Twitter Insights That Matter: Improving Loyalty and Sales - kafechew
http://web.croakun.com/twitter-insights-that-drive-loyalty-sales

======
kafechew
Summary: \- People share their passions, concerns and opinions about almost
everything in twitter.

\- You hire social media consultants or subscribe twitter analytics tools so
that you can put focus on improving your product and providing the best
services for your customers.

\- Most twitter analytics tools provide insights of hundreds of metrics, they
will find numbers that can be computed and show you all of them.

You must be paused and should be always thinking…

"Okay. Wow, so many replies, favourites and retweets to my brand. I’m feeling
so good. But, what’s next? Are they our customers? What can I do to make them
more loyal and spending more money in our products or services?"

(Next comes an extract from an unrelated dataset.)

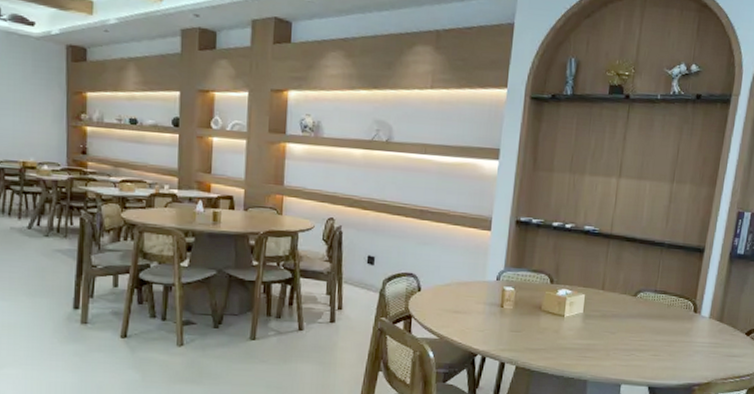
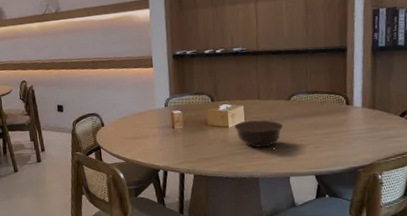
bowl: none [571,313,624,346] -> present [234,120,284,148]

"Oh my god! So many people feel negative about our brand! Why? Which product?
How can I resolve this? And… Can I really believe this?"

\- Social media analytics software is not cheap and worst if you couldn’t get
values from it. You have to find the insights that really matter to your
business.

\- At the end of the day, sales matter. Sustainable sales is the result of the
loyal and love from your customers for your products and services. That’s what
insights are ultimately about: identifying what needs to be improved.

\- So, rethink the metrics that really matter to your brand today. Review the
social media consultants and insights tools that you are using, if they
provide real impact to your brand, most probably sales.